Not, of course, that there was a rational basis for such a challenge. It is simply that things turning out to be other than what everybody thought them to be is an intolerable insult to the Times’ presumed exemption from human fallibility. But at least we may be confident that Ms. Miller is a well-paid scapegoat, and, if she is getting less than a million in advance for that book, she needs a new agent.

Anti-Catholic innuendos notwithstanding, a convent, a theology, and a catechism are all things of beauty. In the service of Christ and his Church, they well warrant the surrender of a life in devotion to transcendent truth. As I would like to think Ms. Miller knows, that is very different from having spent 28 years of her life surrendering her intelligence in order to toe the line of the smelly little orthodoxies of the New York Times .


A woman complained to Wal-Mart about the store’s replacing "Merry Christmas" with "Happy Holidays." The Catholic League has circulated the response from Wal-Mart’s Customer Service: "Walmart is a worldwide organization and must remain conscious of this. The majority of the world still has different practices other than ‘christmas’ which is an ancient tradition that has its roots in Siberian shamanism. The colors associated with ‘christmas’ red and white are actually a representation of the aminita mascera mushroom. Santa is also borrowed from the Caucuses, mistletoe from the Celts, yule log from the Goths, the time from the Visigoths and the tree from the worship of Baal. It is a wide wide world."

So now you know the true meaning of Christmas.


The other day I had occasion to mention in passing my 1971 book In Defense of People. Now I see that Peter Singer of Princeton has a new book out from Oxford, In Defense of Animals: The Second Wave . Of course, it shouldn’t be an either/or choice, and one would like to say that it is a matter of emphasis. But, knowing what Peter Singer thinks about inferior and unwanted people, it does seem that a rather basic decision is required.


The January issue of FIRST THINGS will include a reflection by Christoph Cardinal Schönborn on the intelligent design/evolution controversy. His article is occasioned by physicist Stephen Barr’s argument in the October issue, “The Design of Evolution.” Barr, in turn, was responding to Cardinal Schönborn’s earlier op-ed piece on these questions in the New York Times , which received a great deal of attention. In the issue following Schönborn’s reflection, Barr will have a further evaluation of the state of the question.

So what is FIRST THINGS up to here? We are not distancing ourselves from the intelligent design movement. The champions of that movement have rendered a signal service in exposing the non-scientific philosophical dogmatism of many evolutionists. Nor are we sponsoring a fight between Cardinal Schönborn and Dr. Barr. We have the greatest respect for both. Cardinal Schönborn is, in addition to being the Archbishop of Vienna, the chief editor of The Catechism of the Catholic Church and a great friend of FIRST THINGS. Dr. Barr is a distinguished scientist and a member of our editorial board.

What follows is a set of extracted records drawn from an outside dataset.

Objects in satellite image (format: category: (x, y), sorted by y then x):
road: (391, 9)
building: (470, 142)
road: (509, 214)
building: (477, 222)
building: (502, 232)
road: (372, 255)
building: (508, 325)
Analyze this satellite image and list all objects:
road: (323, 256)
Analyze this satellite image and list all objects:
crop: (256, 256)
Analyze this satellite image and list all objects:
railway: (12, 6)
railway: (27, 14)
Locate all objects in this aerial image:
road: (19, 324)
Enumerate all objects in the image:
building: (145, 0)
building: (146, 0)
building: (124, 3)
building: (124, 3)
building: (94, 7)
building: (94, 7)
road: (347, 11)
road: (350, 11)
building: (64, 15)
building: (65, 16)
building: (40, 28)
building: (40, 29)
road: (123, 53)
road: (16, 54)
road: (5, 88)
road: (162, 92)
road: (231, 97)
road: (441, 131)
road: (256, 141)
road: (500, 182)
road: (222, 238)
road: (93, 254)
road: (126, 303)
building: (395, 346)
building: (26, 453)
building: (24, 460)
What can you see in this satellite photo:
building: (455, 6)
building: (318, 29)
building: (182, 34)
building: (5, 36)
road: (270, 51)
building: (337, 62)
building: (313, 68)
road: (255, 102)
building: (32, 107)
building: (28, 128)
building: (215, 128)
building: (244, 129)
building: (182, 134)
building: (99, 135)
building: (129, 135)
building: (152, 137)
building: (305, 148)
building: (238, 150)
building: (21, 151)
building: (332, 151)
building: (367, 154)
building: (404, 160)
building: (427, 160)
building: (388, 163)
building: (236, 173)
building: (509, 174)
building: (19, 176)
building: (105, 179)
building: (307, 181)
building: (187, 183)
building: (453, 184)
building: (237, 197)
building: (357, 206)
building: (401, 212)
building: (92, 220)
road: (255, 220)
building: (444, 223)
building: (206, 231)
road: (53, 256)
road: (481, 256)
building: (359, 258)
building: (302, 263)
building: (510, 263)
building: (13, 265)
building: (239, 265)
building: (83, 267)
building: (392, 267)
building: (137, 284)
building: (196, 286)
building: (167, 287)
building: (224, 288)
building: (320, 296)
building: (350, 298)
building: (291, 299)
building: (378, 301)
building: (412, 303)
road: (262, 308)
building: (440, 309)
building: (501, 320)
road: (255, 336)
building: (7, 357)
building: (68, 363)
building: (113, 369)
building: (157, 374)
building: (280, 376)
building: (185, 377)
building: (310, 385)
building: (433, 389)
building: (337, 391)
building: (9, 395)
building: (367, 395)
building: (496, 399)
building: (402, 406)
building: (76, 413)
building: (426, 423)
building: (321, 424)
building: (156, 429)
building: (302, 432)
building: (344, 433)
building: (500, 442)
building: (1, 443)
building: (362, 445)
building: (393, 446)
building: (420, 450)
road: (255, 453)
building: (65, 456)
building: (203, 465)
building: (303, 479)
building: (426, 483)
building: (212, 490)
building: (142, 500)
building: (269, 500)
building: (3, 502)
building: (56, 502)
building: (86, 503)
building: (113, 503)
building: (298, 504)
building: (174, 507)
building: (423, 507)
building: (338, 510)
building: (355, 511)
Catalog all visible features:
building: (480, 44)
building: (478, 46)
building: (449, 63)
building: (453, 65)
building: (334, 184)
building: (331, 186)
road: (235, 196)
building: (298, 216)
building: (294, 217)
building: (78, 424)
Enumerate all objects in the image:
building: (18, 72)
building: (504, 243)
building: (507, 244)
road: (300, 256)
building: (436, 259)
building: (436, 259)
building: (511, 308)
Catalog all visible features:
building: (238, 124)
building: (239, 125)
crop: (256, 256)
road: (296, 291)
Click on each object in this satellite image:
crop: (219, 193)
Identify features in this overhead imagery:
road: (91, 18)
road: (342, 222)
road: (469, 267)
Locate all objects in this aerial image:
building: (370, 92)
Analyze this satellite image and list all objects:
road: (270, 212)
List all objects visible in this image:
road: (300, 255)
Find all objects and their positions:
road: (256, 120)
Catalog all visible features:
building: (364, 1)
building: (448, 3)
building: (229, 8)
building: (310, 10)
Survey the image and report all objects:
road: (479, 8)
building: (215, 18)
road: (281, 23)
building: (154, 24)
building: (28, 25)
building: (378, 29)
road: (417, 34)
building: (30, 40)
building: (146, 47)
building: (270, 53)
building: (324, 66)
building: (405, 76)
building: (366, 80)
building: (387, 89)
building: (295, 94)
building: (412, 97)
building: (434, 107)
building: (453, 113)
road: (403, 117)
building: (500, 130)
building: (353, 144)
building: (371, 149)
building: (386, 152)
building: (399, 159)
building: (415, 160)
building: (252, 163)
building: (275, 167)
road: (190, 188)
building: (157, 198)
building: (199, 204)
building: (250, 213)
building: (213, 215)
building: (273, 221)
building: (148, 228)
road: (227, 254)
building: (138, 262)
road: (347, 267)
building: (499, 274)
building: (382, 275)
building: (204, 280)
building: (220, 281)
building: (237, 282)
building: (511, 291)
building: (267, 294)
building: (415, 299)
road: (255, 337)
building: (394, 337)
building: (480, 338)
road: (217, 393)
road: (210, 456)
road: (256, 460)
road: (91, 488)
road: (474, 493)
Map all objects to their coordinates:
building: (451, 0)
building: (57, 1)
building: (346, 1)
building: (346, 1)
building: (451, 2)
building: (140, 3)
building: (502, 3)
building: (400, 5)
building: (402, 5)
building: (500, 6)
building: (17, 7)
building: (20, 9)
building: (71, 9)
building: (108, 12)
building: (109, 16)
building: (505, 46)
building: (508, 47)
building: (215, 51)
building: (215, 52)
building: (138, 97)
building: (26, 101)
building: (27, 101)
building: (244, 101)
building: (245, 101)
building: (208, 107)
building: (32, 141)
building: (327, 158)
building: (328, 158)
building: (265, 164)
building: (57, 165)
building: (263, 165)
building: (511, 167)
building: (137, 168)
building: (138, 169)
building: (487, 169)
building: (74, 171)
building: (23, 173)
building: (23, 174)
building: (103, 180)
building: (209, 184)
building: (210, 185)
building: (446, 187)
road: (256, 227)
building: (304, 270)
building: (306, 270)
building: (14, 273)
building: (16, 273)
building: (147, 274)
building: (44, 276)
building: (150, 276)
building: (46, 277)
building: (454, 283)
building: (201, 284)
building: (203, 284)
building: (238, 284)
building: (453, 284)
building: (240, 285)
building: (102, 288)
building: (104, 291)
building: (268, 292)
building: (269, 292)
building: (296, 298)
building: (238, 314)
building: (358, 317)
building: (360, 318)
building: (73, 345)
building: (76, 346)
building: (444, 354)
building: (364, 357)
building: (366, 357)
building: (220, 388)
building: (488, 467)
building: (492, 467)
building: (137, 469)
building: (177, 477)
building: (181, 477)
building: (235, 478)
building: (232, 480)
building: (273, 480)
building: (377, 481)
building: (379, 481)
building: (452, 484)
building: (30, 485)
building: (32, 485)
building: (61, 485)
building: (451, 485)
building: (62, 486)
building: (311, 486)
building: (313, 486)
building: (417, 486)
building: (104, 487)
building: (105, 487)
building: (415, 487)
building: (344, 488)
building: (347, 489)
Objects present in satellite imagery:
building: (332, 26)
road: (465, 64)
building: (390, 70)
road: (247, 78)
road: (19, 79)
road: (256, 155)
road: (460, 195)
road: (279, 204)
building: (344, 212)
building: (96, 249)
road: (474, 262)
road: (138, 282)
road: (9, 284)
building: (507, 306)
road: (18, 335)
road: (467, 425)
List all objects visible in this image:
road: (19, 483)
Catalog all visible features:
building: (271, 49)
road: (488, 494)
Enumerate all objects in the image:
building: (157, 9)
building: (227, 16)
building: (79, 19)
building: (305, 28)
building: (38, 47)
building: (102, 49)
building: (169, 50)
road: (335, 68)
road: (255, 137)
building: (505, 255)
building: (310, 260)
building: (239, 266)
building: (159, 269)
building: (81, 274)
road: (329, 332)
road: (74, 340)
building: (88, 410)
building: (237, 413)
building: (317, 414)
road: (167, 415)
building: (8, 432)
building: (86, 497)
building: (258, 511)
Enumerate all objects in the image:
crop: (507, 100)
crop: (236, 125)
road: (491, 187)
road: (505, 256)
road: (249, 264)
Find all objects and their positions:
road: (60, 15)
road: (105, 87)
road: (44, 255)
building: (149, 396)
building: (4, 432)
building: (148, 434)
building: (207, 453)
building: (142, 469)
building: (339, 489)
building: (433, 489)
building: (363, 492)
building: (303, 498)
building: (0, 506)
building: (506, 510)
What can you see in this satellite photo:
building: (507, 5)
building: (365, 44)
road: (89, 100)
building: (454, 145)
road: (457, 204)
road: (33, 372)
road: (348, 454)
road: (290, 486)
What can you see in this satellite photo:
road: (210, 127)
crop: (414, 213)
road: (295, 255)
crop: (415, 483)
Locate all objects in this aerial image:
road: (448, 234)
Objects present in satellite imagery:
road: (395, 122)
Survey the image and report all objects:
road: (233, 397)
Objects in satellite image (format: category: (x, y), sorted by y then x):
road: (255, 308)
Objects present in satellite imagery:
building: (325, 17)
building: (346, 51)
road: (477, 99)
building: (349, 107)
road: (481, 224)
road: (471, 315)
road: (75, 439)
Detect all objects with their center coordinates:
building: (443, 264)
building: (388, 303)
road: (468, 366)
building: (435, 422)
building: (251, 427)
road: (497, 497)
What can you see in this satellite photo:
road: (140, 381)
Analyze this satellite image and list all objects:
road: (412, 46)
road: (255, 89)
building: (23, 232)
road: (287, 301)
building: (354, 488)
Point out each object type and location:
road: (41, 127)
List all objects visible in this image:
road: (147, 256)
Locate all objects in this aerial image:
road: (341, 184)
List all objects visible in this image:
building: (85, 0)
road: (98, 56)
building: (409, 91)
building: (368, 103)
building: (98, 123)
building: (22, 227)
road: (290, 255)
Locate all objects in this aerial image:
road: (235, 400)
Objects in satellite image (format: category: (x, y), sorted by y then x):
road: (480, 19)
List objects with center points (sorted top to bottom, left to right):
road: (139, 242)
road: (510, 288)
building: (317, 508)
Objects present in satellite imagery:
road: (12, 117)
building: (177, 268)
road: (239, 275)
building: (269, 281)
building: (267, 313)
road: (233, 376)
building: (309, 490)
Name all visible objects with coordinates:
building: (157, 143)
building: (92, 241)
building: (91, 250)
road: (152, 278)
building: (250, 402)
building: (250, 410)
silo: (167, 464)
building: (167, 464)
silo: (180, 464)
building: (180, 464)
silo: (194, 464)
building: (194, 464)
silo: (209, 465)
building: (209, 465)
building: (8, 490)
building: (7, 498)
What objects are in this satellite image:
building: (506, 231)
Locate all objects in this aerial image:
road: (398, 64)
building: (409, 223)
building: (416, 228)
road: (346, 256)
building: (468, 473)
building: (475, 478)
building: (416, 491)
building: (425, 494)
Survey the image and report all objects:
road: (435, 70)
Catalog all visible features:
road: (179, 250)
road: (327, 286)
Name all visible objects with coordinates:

The intention of this continuing conversation is to clarify as precisely as possible, within the context of Catholic teaching, the lines between physics and metaphysics, between theology and science rightly understood. Unlike many Protestants, Catholics have no stake in “creationist” arguments aimed at defending an unpoetical reading of Genesis. Catholics and everyone else have an enormous stake in defending the unity of truth. That defense requires the greatest care and modesty on the part of claims advanced by both science and theology. It requires, in short, the virtues possessed in abundance by Christoph Cardinal Schönborn and Stephen Barr.